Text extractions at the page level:
== == ==
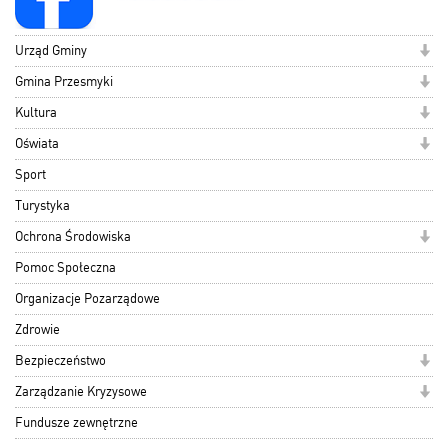
Urząd Gminy
Gmina Przesmyki
Kultura
Oświata
Sport
Turystyka
Ochrona Środowiska
Pomoc Społeczna
Organizacje Pozarządowe
Zdrowie
Bezpieczeństwo
Zarządzanie Kryzysowe
Fundusze zewnętrzne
== == ==
What you have to do — Reproduce every line of text from the records above word for word, in the same order, and leave out the pictures.

Task result —
Urząd Gminy
Gmina Przesmyki
Kultura
Oświata
Sport
Turystyka
Ochrona Środowiska
Pomoc Społeczna
Organizacje Pozarządowe
Zdrowie
Bezpieczeństwo
Zarządzanie Kryzysowe
Fundusze zewnętrzne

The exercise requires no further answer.